§ TAREA
Presenta todas las líneas siguientes como una lista JSON de cadenas, con una cadena por línea y sin incluir las líneas en blanco.

§ DATOS DE ENTRADA
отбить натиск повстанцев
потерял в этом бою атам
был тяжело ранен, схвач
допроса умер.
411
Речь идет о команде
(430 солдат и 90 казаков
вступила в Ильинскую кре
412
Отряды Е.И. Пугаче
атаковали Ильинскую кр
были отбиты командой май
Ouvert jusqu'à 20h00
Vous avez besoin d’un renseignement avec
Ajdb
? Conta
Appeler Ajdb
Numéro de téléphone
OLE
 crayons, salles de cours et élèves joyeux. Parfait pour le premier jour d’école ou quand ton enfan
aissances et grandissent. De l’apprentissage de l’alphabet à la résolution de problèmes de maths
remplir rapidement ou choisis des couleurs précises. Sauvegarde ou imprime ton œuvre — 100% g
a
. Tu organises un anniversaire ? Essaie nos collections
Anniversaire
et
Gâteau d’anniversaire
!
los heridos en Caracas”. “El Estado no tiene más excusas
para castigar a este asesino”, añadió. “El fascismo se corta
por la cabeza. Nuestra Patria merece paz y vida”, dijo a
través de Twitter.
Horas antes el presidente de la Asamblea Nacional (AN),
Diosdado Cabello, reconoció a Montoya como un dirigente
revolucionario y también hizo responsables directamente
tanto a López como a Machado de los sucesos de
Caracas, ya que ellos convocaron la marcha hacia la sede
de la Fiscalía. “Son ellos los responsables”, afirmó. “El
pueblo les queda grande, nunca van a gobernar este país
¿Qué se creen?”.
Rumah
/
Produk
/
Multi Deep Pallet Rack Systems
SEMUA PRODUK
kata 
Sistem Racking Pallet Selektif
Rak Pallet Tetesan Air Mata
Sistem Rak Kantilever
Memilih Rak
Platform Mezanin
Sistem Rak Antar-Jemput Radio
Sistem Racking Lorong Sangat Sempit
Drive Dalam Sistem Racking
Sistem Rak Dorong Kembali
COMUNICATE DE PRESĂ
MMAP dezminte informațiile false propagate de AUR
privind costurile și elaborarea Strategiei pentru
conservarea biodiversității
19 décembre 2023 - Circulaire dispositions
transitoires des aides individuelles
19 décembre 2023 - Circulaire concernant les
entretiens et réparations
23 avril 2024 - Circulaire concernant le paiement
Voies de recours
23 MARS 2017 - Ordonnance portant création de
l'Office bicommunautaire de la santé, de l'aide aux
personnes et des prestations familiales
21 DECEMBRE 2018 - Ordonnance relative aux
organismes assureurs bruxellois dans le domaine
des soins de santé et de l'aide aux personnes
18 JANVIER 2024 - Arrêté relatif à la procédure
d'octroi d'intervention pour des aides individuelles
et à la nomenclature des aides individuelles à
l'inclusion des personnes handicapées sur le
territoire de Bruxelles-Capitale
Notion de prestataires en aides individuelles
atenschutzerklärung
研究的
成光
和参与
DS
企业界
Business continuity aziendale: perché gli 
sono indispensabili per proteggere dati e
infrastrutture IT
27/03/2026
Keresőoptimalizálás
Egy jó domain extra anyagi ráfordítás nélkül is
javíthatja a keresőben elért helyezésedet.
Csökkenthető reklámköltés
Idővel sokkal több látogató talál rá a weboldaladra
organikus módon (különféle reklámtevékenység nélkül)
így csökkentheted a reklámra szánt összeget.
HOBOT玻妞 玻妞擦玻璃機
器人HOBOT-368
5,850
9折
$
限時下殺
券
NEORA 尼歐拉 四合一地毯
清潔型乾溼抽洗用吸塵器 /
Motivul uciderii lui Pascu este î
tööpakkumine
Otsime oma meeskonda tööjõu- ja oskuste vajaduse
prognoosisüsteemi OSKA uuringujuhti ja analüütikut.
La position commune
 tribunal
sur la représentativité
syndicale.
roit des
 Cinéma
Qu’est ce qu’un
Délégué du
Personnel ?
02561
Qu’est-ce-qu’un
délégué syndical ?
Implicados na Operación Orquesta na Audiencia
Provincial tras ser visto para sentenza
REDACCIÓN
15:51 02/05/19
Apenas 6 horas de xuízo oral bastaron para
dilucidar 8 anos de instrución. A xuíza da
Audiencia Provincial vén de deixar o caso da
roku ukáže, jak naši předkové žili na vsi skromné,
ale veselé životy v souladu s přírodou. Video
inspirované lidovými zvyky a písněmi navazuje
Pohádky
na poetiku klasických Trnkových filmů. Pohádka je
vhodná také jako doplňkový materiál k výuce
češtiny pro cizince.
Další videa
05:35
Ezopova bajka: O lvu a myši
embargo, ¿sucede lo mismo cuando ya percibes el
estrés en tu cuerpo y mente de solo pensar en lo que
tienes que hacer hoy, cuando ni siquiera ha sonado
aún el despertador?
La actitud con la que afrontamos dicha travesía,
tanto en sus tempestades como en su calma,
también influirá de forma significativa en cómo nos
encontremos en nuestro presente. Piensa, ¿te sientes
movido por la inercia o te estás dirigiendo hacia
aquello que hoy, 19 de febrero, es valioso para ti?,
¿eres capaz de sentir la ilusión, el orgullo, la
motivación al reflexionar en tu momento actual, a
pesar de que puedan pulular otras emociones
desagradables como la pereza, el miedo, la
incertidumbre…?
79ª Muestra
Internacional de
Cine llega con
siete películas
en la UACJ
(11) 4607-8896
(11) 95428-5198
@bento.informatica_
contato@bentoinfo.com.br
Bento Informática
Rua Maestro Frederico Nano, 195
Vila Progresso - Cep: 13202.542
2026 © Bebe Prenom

§ SOLUCIÓN
[
  "отбить натиск повстанцев",
  "потерял в этом бою атам",
  "был тяжело ранен, схвач",
  "допроса умер.",
  "411",
  "Речь идет о команде",
  "(430 солдат и 90 казаков",
  "вступила в Ильинскую кре",
  "412",
  "Отряды Е.И. Пугаче",
  "атаковали Ильинскую кр",
  "были отбиты командой май",
  "Ouvert jusqu'à 20h00",
  "Vous avez besoin d’un renseignement avec",
  "Ajdb",
  "? Conta",
  "Appeler Ajdb",
  "Numéro de téléphone",
  "OLE",
  " crayons, salles de cours et élèves joyeux. Parfait pour le premier jour d’école ou quand ton enfan",
  "aissances et grandissent. De l’apprentissage de l’alphabet à la résolution de problèmes de maths",
  "remplir rapidement ou choisis des couleurs précises. Sauvegarde ou imprime ton œuvre — 100% g",
  "a",
  ". Tu organises un anniversaire ? Essaie nos collections",
  "Anniversaire",
  "et",
  "Gâteau d’anniversaire",
  "!",
  "los heridos en Caracas”. “El Estado no tiene más excusas",
  "para castigar a este asesino”, añadió. “El fascismo se corta",
  "por la cabeza. Nuestra Patria merece paz y vida”, dijo a",
  "través de Twitter.",
  "Horas antes el presidente de la Asamblea Nacional (AN),",
  "Diosdado Cabello, reconoció a Montoya como un dirigente",
  "revolucionario y también hizo responsables directamente",
  "tanto a López como a Machado de los sucesos de",
  "Caracas, ya que ellos convocaron la marcha hacia la sede",
  "de la Fiscalía. “Son ellos los responsables”, afirmó. “El",
  "pueblo les queda grande, nunca van a gobernar este país",
  "¿Qué se creen?”.",
  "Rumah",
  "/",
  "Produk",
  "/",
  "Multi Deep Pallet Rack Systems",
  "SEMUA PRODUK",
  "kata ",
  "Sistem Racking Pallet Selektif",
  "Rak Pallet Tetesan Air Mata",
  "Sistem Rak Kantilever",
  "Memilih Rak",
  "Platform Mezanin",
  "Sistem Rak Antar-Jemput Radio",
  "Sistem Racking Lorong Sangat Sempit",
  "Drive Dalam Sistem Racking",
  "Sistem Rak Dorong Kembali",
  "COMUNICATE DE PRESĂ",
  "MMAP dezminte informațiile false propagate de AUR",
  "privind costurile și elaborarea Strategiei pentru",
  "conservarea biodiversității",
  "19 décembre 2023 - Circulaire dispositions",
  "transitoires des aides individuelles",
  "19 décembre 2023 - Circulaire concernant les",
  "entretiens et réparations",
  "23 avril 2024 - Circulaire concernant le paiement",
  "Voies de recours",
  "23 MARS 2017 - Ordonnance portant création de",
  "l'Office bicommunautaire de la santé, de l'aide aux",
  "personnes et des prestations familiales",
  "21 DECEMBRE 2018 - Ordonnance relative aux",
  "organismes assureurs bruxellois dans le domaine",
  "des soins de santé et de l'aide aux personnes",
  "18 JANVIER 2024 - Arrêté relatif à la procédure",
  "d'octroi d'intervention pour des aides individuelles",
  "et à la nomenclature des aides individuelles à",
  "l'inclusion des personnes handicapées sur le",
  "territoire de Bruxelles-Capitale",
  "Notion de prestataires en aides individuelles",
  "atenschutzerklärung",
  "研究的",
  "成光",
  "和参与",
  "DS",
  "企业界",
  "Business continuity aziendale: perché gli ",
  "sono indispensabili per proteggere dati e",
  "infrastrutture IT",
  "27/03/2026",
  "Keresőoptimalizálás",
  "Egy jó domain extra anyagi ráfordítás nélkül is",
  "javíthatja a keresőben elért helyezésedet.",
  "Csökkenthető reklámköltés",
  "Idővel sokkal több látogató talál rá a weboldaladra",
  "organikus módon (különféle reklámtevékenység nélkül)",
  "így csökkentheted a reklámra szánt összeget.",
  "HOBOT玻妞 玻妞擦玻璃機",
  "器人HOBOT-368",
  "5,850",
  "9折",
  "$",
  "限時下殺",
  "券",
  "NEORA 尼歐拉 四合一地毯",
  "清潔型乾溼抽洗用吸塵器 /",
  "Motivul uciderii lui Pascu este î",
  "tööpakkumine",
  "Otsime oma meeskonda tööjõu- ja oskuste vajaduse",
  "prognoosisüsteemi OSKA uuringujuhti ja analüütikut.",
  "La position commune",
  " tribunal",
  "sur la représentativité",
  "syndicale.",
  "roit des",
  " Cinéma",
  "Qu’est ce qu’un",
  "Délégué du",
  "Personnel ?",
  "02561",
  "Qu’est-ce-qu’un",
  "délégué syndical ?",
  "Implicados na Operación Orquesta na Audiencia",
  "Provincial tras ser visto para sentenza",
  "REDACCIÓN",
  "15:51 02/05/19",
  "Apenas 6 horas de xuízo oral bastaron para",
  "dilucidar 8 anos de instrución. A xuíza da",
  "Audiencia Provincial vén de deixar o caso da",
  "roku ukáže, jak naši předkové žili na vsi skromné,",
  "ale veselé životy v souladu s přírodou. Video",
  "inspirované lidovými zvyky a písněmi navazuje",
  "Pohádky",
  "na poetiku klasických Trnkových filmů. Pohádka je",
  "vhodná také jako doplňkový materiál k výuce",
  "češtiny pro cizince.",
  "Další videa",
  "05:35",
  "Ezopova bajka: O lvu a myši",
  "embargo, ¿sucede lo mismo cuando ya percibes el",
  "estrés en tu cuerpo y mente de solo pensar en lo que",
  "tienes que hacer hoy, cuando ni siquiera ha sonado",
  "aún el despertador?",
  "La actitud con la que afrontamos dicha travesía,",
  "tanto en sus tempestades como en su calma,",
  "también influirá de forma significativa en cómo nos",
  "encontremos en nuestro presente. Piensa, ¿te sientes",
  "movido por la inercia o te estás dirigiendo hacia",
  "aquello que hoy, 19 de febrero, es valioso para ti?,",
  "¿eres capaz de sentir la ilusión, el orgullo, la",
  "motivación al reflexionar en tu momento actual, a",
  "pesar de que puedan pulular otras emociones",
  "desagradables como la pereza, el miedo, la",
  "incertidumbre…?",
  "79ª Muestra",
  "Internacional de",
  "Cine llega con",
  "siete películas",
  "en la UACJ",
  "(11) 4607-8896",
  "(11) 95428-5198",
  "@bento.informatica_",
  "contato@bentoinfo.com.br",
  "Bento Informática",
  "Rua Maestro Frederico Nano, 195",
  "Vila Progresso - Cep: 13202.542",
  "2026 © Bebe Prenom"
]